Aufbau hausärztlicher Forschungspraxen in vollem Gange

Berlin – Für viele relevante Fragestellungen aus der Hausarztpraxis soll es künftig fundierte Antworten geben, indem Hausärzte aus ihrer Praxis heraus auch forschen. „Wir brauchen einen Kulturwandel“, sagte heute Stefanie Joos von der Deutschen Gesellschaft für Allgemeinmedizin und Familienmedizin (DEGAM) beim Zukunftssymposium der Initiative Deutscher Forschungspraxennetze – DESAM-ForNet „Ambulant forschen – vernetzt denken“ in Berlin.
Dazu müsse sich zum einen die hausärztliche Community öffnen und vernetzen. Zum anderen gelte dies aber auch für andere Sektoren, wie die Universitätskliniken oder die Deutschen Zentren für Gesundheitsforschung. „Wir müssen ein gemeinsames Zielbild entwickeln.“
Der Anfang ist bereits gemacht: In unterschiedlichen Regionen Deutschlands arbeiteten schon sechs Forschungspraxennetze mit 23 universitären Instituten für Allgemeinmedizin eng mit niedergelassenen Hausärztinnen und Hausärzten und ihren Praxisteams zusammen, um Forschungsinfrastruktur aufzubauen und Pilotstudien durchzuführen, sagte Ferdinand M. Gerlach, Vorsitzender der Deutschen Stiftung für Allgemeinmedizin und Familienmedizin (DESAM) zur Eröffnung des Zukunftssymposiums.

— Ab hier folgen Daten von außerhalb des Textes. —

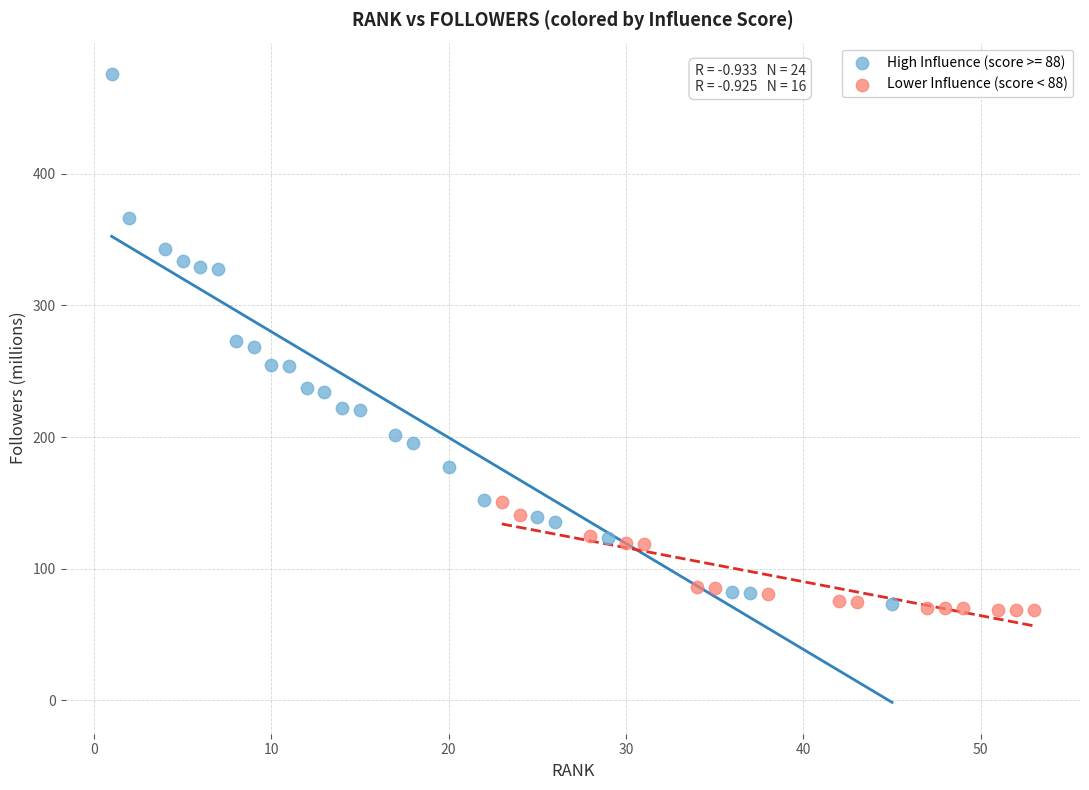

Which series contains the highest Y value?

High Influence (score >= 88)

„Mit der Initiative Deutscher Forschungspraxennetze DESAM-ForNet wollen wir hochwertige Forschung aus und für die allgemeinmedizinische Praxis weiter ausbauen und eine bundesweite Zusammenarbeit ermöglichen.“ Ziel sei, bis Ende 2024 deutschlandweit 1.700 Praxen zu akkreditieren. Er sei optimistisch, dass letztlich alle Regionen abgedeckt werden können.
Gefördert wird die Initiative DESAM-ForNet seit 2020 durch Bundesministerium für Bildung und Forschung (BMBF), und zwar über fünf Jahre mit bis zu 21 Millionen Euro. Ziel sei, das Forschungspotenzial des guten hausärztlichen Netzes auch „auf die Straße“ zu bekommen, sagte Veronika von Messling vom BMBF.

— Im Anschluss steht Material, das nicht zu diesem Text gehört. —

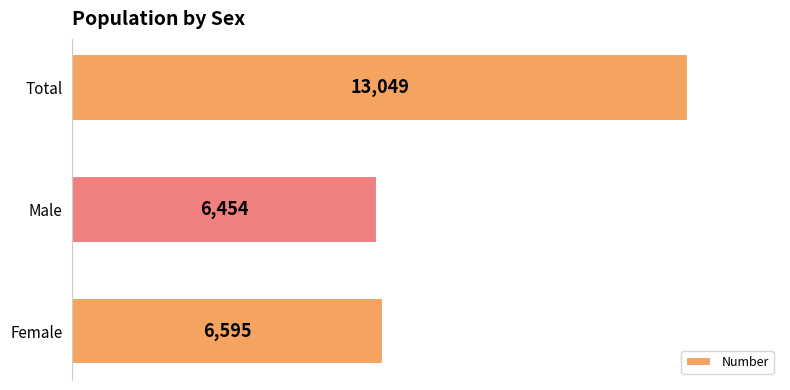

At which label is the value closest to 9751?

Female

„Mit einer nachhaltigen Netzwerkstruktur für Forschung im ambulanten Setting leisten wir auch einen Beitrag, um die deutsche allgemeinmedizinische Forschung wettbewerbsfähig zu halten.“ Aber auch insgesamt stärke der Aufbau einer Netzwerkstruktur für Forschungspraxen die Allgemeinmedizin. Nach dem strukturellen Aufbau soll die Funktionsfähigkeit der Netzwerke in Pilotstudien getestet werden, so von Messling. Für das nächste Jahr sei eine Evaluierung geplant.
Koordiniert wird die Initiative DESAM-ForNet von der Deutschen Stiftung für Allgemeinmedizin und Familienmedizin (DESAM) und unterstützt von der Technologie- und Methodenplattform für die vernetzte medizinische Forschung (TMF). „Die Forschenden brauchen eine Infrastruktur, die Forschung in der Hausarztpraxis erst ermöglicht“, sagte Sebastian C. Semler von der TMF.
Es gelte nicht: „One size fits all“. Für die Praxen müssten die Konzepte angepasst werden. „Eine richtige Dokumentation ist dabei aber die Kernvoraussetzung“, sagte der Arzt und Medizininformatiker. Dazu brauche man einen langen Atem. „Das ist eine Dekadenaufgabe.“
Das Start gilt als gelungen. Eine zentrale Koordinierungsstelle in Berlin unter Leitung von Leonor Heinz soll gemeinsame Kommunikationsstrukturen schaffen und die Vernetzung und den Austausch sowie eine nachhaltige Zusammenarbeit zwischen den regionalen Netzwerken und Unikliniken stärken.
Den bereits bestehenden Forschungspraxennetzen der Initiative bietet sie eine Infrastruktur für den Austausch, die Fortbildung, den Datenschutz und gemeinsame Standards im IT-Bereich sowie die Akkreditierung neuer Forschungspraxen.
„Unsere Patientinnen und Patienten wechseln die Sektoren, nicht aber ihre Daten“, erklärte Jutta Bleidorn von der DESAM. Das müsse sich ändern, man brauche Vernetzung.
Langfristig sollen deshalb netzübergreifende Forschungsprojekte innerhalb der DESAM-ForNet-Netzwerkstruktur als auch Forschungsprojekte mit anderen Partnern, beispielsweise mit der Medizininformatik-Initiative (MII) und dem Netzwerk Universitätsmedizin (NUM), möglich werden.